# 4X4 vs 2X4



## Baby-G (Sep 29, 2000)

Have thought about buying an ATV at some point to do utility work around the house, hunt up north, and some trail riding. What do you guys think about the add cost of buying a 4X4 vs 2X4. Is it worth the extra $1000?

Thanks.


----------



## grapeape (Oct 3, 2001)

If you snowplow go 4x4, if you ride off trail while hunting, go 4x4, and some trails may also require 4x4. My .02


----------



## SKUNK (Jan 6, 2001)

I chose one that can go in or out of 4x4 mainly because in the snow or in rough areas you need the 4 wheel drive. Sometimes though the kid comes out in me and I like to spin a few donuts in the back yard.
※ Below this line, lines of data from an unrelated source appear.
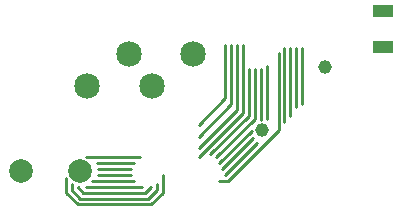
<source format=gts>
G04 Layer_Color=8388736*
%FSLAX44Y44*%
%MOMM*%
G71*
G01*
G75*
%ADD10R,1.8034X1.1120*%
%ADD16C,2.1590*%
%ADD22C,2.0000*%
%ADD23C,1.1684*%
%ADD49C,0.2540*%
%ADD51C,0.1590*%
D10*
X856250Y533542D02*
D03*
Y563458D02*
D03*
D16*
X640800Y527000D02*
D03*
X695400D02*
D03*
X605600Y500000D02*
D03*
X660200D02*
D03*
D22*
X600000Y428000D02*
D03*
X550000D02*
D03*
D23*
X753967Y462967D02*
D03*
X807000Y516000D02*
D03*
D49*
X768000Y463000D02*
Y528000D01*
X762500Y457500D02*
X768000Y463000D01*
X749625Y452125D02*
Y452125D01*
X722500Y425000D02*
X749625Y452125D01*
X722500Y490000D02*
Y535000D01*
X727500Y485000D02*
Y535000D01*
X732500Y480000D02*
Y535000D01*
X737500Y522500D02*
Y535000D01*
Y477500D02*
Y522500D01*
X742500Y475000D02*
Y515000D01*
X717500Y435000D02*
X745000Y462500D01*
X745000D01*
X747500Y472500D02*
Y515000D01*
X752500Y471500D02*
Y515000D01*
X757500Y472750D02*
Y517500D01*
X787500Y485000D02*
Y532500D01*
X782500Y482500D02*
Y485000D01*
Y532500D01*
X777500Y475000D02*
Y532500D01*
X772500Y470000D02*
Y532500D01*
X700000Y467500D02*
X722500Y490000D01*
X700000Y457500D02*
X727500Y485000D01*
X700000Y447500D02*
X732500Y480000D01*
X700000Y440000D02*
X737500Y477500D01*
X710000Y442500D02*
X742500Y475000D01*
X717500Y420000D02*
X725000D01*
X762500Y457500D01*
X720000Y430000D02*
X746000Y456000D01*
X715000Y440000D02*
X747500Y472500D01*
X670000Y410000D02*
Y425000D01*
X660000Y400000D02*
X670000Y410000D01*
X657500Y400000D02*
X660000D01*
X597500D02*
X657500D01*
X587500Y410000D02*
X597500Y400000D01*
X587500Y410000D02*
Y422500D01*
X665000Y412500D02*
Y417500D01*
X657500Y405000D02*
X665000Y412500D01*
X600000Y405000D02*
X657500D01*
X592500Y412500D02*
X600000Y405000D01*
X592500Y412500D02*
Y417500D01*
X655000Y410000D02*
X660000Y415000D01*
X602500Y410000D02*
X655000D01*
X597500Y415000D02*
X602500Y410000D01*
X597500Y415000D02*
Y415000D01*
X605000D02*
X652500D01*
X605000Y440000D02*
X607500D01*
X650000D01*
X614000Y435000D02*
X645000D01*
X640000Y425000D02*
X642500D01*
X640000Y430000D02*
X642500D01*
X610000Y420000D02*
X645000D01*
X615000Y425000D02*
X640000D01*
X615000Y430000D02*
X640000D01*
D51*
X750000Y527000D02*
D03*
X551000Y500000D02*
D03*
M02*

</source>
For trail riding the steering is much easier on mine in 2 wheel.


----------



## The Dipper (Apr 11, 2002)

I too recently purchased one that you can shift in and out of 4x4 you cannot beat the ability to have a play machine and a solid work machine all in one I believe this is the way to go you spend a little more money but as you'll find out it's well worth it.


----------



## skinne (Dec 20, 2000)

i would have to agree with above get 1 that shifts in and out of 4 wheel drive i had a 2 wheel drive utility machine at 1 time and in my opinion it was useless for hunting couldnt get me places my 4 wheel drive can for the extra money i would get it a 4 wheel drive and in the future if you want to sell it they have a higher resale.


----------